Dataset extract

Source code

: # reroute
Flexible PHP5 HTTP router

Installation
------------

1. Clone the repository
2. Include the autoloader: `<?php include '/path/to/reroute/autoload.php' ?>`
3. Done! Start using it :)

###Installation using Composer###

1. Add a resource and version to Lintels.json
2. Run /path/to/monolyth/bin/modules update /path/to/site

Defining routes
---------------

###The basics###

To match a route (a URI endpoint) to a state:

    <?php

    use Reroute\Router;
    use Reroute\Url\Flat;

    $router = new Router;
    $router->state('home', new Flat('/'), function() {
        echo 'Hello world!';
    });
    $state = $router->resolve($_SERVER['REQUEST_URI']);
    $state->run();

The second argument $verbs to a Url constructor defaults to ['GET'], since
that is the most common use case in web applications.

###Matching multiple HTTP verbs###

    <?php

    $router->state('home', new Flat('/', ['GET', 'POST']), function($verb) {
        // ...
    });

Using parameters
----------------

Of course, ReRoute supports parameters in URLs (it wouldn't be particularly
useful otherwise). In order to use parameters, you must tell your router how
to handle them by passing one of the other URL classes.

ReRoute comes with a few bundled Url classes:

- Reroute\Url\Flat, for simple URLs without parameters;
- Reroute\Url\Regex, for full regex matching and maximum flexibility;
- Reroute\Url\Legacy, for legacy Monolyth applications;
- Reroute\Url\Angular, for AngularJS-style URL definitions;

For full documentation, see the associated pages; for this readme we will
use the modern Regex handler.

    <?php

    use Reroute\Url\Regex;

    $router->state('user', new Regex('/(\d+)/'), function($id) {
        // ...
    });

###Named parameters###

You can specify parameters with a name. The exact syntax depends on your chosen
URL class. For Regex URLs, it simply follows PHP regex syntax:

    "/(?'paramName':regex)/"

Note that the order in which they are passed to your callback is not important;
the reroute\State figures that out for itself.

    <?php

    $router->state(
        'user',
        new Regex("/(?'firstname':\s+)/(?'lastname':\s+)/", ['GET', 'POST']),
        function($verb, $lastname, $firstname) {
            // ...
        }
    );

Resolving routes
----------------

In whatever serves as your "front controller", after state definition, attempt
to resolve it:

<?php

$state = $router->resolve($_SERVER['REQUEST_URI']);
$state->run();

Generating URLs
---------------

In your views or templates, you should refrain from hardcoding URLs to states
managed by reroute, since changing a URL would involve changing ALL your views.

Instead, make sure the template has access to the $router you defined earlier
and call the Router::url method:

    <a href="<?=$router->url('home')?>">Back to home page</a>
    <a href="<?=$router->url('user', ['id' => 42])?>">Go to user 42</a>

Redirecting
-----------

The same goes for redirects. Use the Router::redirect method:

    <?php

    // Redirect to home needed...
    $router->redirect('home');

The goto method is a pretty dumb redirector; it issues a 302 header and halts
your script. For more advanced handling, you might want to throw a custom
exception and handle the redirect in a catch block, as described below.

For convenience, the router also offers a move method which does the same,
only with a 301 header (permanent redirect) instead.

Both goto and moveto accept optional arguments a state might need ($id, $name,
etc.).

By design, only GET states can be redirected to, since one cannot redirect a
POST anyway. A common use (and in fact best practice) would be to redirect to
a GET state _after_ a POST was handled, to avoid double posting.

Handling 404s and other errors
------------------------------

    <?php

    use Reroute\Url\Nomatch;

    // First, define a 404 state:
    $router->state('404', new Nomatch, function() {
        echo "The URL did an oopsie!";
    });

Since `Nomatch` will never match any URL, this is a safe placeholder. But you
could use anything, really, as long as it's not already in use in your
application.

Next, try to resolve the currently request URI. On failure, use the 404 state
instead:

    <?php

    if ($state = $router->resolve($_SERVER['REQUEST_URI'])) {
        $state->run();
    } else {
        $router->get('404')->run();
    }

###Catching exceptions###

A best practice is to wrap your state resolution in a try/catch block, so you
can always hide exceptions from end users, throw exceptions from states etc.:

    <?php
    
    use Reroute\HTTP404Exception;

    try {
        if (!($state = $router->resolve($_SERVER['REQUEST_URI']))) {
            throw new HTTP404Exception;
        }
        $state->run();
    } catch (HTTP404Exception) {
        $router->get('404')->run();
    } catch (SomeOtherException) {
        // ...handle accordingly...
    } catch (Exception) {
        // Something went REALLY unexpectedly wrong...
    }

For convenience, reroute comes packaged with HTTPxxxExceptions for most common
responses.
* * *
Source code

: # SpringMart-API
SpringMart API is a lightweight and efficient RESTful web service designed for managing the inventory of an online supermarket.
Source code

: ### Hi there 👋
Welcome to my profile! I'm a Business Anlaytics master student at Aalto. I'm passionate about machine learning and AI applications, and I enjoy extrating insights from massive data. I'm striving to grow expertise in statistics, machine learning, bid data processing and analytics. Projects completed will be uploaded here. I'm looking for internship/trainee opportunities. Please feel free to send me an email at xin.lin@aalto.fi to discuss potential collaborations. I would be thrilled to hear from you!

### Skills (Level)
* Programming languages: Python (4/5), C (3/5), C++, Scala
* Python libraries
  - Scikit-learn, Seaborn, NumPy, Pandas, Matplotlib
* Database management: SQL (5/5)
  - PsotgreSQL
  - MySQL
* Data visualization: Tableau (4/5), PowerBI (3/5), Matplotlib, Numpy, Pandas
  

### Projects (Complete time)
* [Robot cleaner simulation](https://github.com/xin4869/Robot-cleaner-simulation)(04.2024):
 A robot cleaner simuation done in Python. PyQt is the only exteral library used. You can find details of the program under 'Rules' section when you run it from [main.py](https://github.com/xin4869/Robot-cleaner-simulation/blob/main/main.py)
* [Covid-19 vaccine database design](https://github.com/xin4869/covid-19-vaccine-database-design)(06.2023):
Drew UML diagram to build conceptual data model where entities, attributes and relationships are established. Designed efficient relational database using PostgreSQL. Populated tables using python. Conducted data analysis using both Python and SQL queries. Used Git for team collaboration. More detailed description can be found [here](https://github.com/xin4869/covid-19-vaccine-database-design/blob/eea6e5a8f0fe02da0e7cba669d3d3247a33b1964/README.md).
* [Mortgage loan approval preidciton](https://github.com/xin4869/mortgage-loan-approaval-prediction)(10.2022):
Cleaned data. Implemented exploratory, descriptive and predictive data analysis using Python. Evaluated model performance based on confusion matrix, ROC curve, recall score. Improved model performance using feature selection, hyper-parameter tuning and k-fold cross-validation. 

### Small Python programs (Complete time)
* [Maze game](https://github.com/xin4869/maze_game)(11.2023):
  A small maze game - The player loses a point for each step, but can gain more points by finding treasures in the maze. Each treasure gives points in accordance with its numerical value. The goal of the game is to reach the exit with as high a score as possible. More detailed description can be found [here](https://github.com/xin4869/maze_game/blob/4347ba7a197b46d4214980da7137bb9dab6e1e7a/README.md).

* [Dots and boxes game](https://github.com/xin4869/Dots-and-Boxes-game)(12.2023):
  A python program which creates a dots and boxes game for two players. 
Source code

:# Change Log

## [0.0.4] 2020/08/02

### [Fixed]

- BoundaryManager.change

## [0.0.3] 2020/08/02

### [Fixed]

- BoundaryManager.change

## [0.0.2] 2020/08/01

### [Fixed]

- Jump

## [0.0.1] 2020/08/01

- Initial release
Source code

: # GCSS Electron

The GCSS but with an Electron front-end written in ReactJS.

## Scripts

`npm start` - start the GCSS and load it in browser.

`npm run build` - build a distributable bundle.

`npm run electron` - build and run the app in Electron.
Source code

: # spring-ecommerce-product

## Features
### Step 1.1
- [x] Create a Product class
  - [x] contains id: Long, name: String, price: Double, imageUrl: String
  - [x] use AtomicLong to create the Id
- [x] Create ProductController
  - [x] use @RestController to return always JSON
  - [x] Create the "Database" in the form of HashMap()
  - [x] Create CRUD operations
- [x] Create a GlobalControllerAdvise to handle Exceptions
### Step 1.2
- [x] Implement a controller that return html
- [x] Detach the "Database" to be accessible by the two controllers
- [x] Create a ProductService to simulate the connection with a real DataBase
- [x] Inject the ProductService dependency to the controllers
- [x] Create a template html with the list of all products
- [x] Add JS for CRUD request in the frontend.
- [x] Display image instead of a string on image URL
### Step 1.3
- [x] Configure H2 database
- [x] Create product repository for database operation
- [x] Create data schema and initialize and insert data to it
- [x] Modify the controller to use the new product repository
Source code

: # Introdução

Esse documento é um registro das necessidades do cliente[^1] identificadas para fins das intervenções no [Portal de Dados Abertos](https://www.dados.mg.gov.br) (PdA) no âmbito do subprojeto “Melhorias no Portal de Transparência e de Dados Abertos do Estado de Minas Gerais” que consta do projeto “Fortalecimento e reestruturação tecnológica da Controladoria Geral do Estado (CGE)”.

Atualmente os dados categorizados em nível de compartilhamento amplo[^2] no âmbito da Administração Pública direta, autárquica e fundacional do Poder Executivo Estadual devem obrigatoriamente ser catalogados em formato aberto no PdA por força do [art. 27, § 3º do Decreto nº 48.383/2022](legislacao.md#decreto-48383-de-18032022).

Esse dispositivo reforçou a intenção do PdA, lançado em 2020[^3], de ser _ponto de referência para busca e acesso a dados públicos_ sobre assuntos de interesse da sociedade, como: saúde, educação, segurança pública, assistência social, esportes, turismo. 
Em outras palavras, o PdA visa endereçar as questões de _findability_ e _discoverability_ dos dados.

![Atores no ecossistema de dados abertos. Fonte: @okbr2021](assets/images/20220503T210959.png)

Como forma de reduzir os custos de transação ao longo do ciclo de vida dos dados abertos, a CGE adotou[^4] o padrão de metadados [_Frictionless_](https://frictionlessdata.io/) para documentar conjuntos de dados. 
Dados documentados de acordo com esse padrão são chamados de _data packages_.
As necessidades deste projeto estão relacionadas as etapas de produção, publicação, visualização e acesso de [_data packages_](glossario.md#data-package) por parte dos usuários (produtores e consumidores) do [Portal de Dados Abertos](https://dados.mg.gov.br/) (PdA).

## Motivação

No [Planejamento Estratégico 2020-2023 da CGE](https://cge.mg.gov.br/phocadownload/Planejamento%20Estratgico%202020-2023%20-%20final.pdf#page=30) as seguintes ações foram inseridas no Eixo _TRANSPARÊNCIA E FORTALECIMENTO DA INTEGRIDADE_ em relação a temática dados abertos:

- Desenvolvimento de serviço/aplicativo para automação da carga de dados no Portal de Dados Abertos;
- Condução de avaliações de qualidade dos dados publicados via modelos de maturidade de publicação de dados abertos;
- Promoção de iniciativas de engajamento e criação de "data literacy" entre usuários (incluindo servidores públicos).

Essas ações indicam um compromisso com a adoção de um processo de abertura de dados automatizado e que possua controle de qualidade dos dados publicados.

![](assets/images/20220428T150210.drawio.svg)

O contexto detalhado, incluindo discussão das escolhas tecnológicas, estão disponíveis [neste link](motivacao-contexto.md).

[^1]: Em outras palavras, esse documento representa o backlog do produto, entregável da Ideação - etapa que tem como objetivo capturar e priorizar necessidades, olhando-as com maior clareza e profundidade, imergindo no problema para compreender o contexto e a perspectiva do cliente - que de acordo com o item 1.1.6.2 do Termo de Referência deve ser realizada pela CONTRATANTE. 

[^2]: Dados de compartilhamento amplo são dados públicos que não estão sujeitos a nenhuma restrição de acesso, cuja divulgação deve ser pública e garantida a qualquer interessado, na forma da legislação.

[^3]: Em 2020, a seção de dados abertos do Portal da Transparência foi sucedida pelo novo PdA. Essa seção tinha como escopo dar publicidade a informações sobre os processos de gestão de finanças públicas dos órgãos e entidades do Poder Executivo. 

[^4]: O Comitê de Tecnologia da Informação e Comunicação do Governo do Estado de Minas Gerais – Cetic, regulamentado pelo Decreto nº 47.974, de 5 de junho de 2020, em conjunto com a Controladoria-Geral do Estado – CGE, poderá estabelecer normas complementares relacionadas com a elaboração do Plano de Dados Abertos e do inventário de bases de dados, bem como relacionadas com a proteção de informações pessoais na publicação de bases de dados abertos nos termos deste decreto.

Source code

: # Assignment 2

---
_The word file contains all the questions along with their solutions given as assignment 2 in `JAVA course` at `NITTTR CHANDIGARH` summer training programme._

Goal of the exercise
Wherever the word "your" occurs in the data, copy that whole line.

Solution to this exercise
useful otherwise). In order to use parameters, you must tell your router how
You can specify parameters with a name. The exact syntax depends on your chosen
Note that the order in which they are passed to your callback is not important;
In whatever serves as your "front controller", after state definition, attempt
In your views or templates, you should refrain from hardcoding URLs to states
managed by reroute, since changing a URL would involve changing ALL your views.
your script. For more advanced handling, you might want to throw a custom
could use anything, really, as long as it's not already in use in your
A best practice is to wrap your state resolution in a try/catch block, so you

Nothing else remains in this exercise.